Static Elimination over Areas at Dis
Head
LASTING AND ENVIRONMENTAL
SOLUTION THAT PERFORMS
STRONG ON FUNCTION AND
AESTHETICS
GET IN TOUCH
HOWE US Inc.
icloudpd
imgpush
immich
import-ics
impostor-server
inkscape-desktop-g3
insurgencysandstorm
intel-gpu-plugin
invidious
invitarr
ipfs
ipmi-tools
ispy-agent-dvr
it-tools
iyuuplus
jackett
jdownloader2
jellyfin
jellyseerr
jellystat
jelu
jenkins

● ● ● ● ●

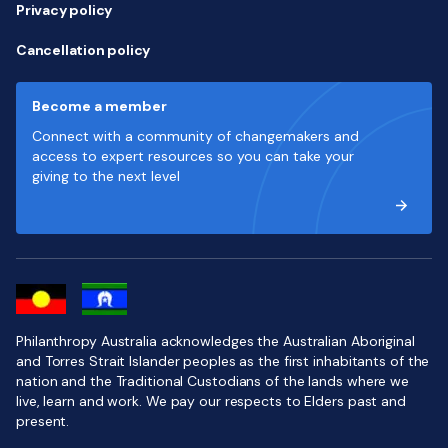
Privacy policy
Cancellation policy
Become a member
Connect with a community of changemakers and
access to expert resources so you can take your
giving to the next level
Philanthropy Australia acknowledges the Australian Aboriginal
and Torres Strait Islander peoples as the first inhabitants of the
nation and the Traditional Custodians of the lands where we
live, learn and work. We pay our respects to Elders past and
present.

● ● ● ● ●

▶ _Your assignment_: Swap "community" for "network" in the rows that run from the line containing "Privacy policy" through the line containing "and Torres Strait", both included, and give back only those lines with nothing else changed.

▶ _Output for this task_:
Privacy policy
Cancellation policy
Become a member
Connect with a network of changemakers and
access to expert resources so you can take your
giving to the next level
Philanthropy Australia acknowledges the Australian Aboriginal
and Torres Strait Islander peoples as the first inhabitants of the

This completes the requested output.